Verschleißmetalle hoch, Reinheitsklassen normal?

Erscheinungsjahr: 2013

 

Seit Jahren lassen wir die Hydrauliköle unserer Bagger durch begleitende Ölanalysen von Ihnen überwachen. Dabei wurden immer wieder einmal eine zu schlechte Ölreinheit, viele Verunreinigungen oder zu hohe Wasseranteile entdeckt. Doch nun haben wir von Ihnen einen Laborbericht erhalten, der hohe Verschleißwerte zeigt, aber bei dem überraschenderweise die Reinheitsklassen völlig normal sind. Müsste die Ölreinheit bei einer relativ starken Zunahme der Verschleißmetalle nicht auch wesentlich schlechter ausfallen?

OELCHECK antwortet:

Dieser Rückschluss erscheint durchaus richtig. Im Prinzip müssten alle Werte ansteigen. Vorausgesetzt, es handelt sich bei den nachgewiesenen Metallen wirklich um Partikel, die durch abrasiven Verschleiß entstanden sind. Dies scheint im Fall Ihres Hydraulikbaggers nicht der Fall zu sein. Die bei uns gemessenen Verschleißwerte, die sich mit Anstieg von Kupfer, Chrom und Eisen zeigen, sind eindeutig. Allerdings stammen die Metalle nicht vom Verschleiß von Lagern, Pumpen oder Ventilen. Ein erhöhter Eisen- und Kupferwert z.B. bedeutet nicht in jedem Fall, dass etwas mit der Pumpe nicht stimmt. Wenn abrasiver Verschleiß in der Pumpe auftritt, wird er z.B. durch Staub (Silizium) oder andere Verschleißpartikel begünstigt. Die Reinheitsklasse zeigt dann meist deutlich, dass die Filterung mangelhaft war.

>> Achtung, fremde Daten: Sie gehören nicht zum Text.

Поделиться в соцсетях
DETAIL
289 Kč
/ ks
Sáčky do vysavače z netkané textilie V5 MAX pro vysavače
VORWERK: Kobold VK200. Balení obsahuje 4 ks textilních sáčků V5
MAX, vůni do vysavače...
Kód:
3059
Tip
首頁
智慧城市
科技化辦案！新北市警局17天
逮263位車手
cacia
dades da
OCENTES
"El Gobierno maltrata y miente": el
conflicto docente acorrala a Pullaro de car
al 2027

Doch in einer Hydraulikanlage kann ein Verschleißprozess auch chemisch ablaufen. Schmierstoffe und Hydrauliköle können, besonders wenn sie synthetische Komponenten oder detergierende Additive enthalten, auch Elastomere angreifen. Dicht- und Führungsringe, Schläuche oder andere Kunststoffe sind nicht nur aus "Plastik". Neben dem Rohpolymer enthalten sie bis zu 25 andere Komponenten wie Ruß und Öl, Füll- und Quellstoffe, Weichmacher, Netzmittel, Farbpigmente oder Gleitwertverbesserer. Nicht umsonst sind in den Hydraulikölnormen Tests in Bezug auf Dichtungsverträglichkeit verankert. Stimmt die "Chemie" zwischen Dichtungen und Schmierstoff nicht optimal, können sich metallische Elemente aus dem Dichtungsmaterial lösen. So können O-Ringe Eisenoxid, Schläuche Zinkoxid oder Führungsringe Chrom- oder Kupferverbindungen mit Partikeln im Nanobereich enthalten. Werden diese aus dem Elastomer herausgelöst, bleiben sie im Öl in Lösung. Bei der Untersuchung mittels ICP, mit dem ca. 30 Elemente bis zu einer Patrikelgröße von 3 µm bestimmt werden, tauchen sie als erhöhte Eisen-, Zink-, Chrom- oder Kupferwerte im Laborbericht auf.

Partikel aus Elastomeren können so extrem klein sein, dass wir sie selbst bei einem groß angelegten Versuch mittels Rastermikroskopie (besonders feine Filter mit Porenweite von nur 0,25 µm) nicht ausfiltern konnten. Dies erklärt auch, dass sie bei der Partikelzählung gar nicht aufgespürt werden können. Schließlich werden bei der Bestimmung der Reinheitsklassen gemäß ISO 4406 Partikel erst gezählt, wenn sie über 4 μm groß sind.

Sollten die Verschleißwerte aus dem üblichen Rahmen fallen und die Reinheitsklassen trotzdem zeigen, dass die Filterung beibehalten werden kann, sind unser Know-how und Spürsinn besonders gefragt. Unsere erfahrenen OELCHECK-Tribologen verfügen über ein umfangreiches Wissen, woher die im Öl gelösten Elemente oder Metalloxide stammen könnten. Dank ihrer Erfahrung und gestützt auf die Werte der großen OELCHECK Datenbank können sie eindeutige Hinweise auf die Herkunft der Elemente geben und gegebenenfalls auf unbedenklichen Verschleiß von Dicht- und Führungsringen hinweisen, ohne dass gleich Alarm wegen Pumpenverschleiß ausgelöst werden muss.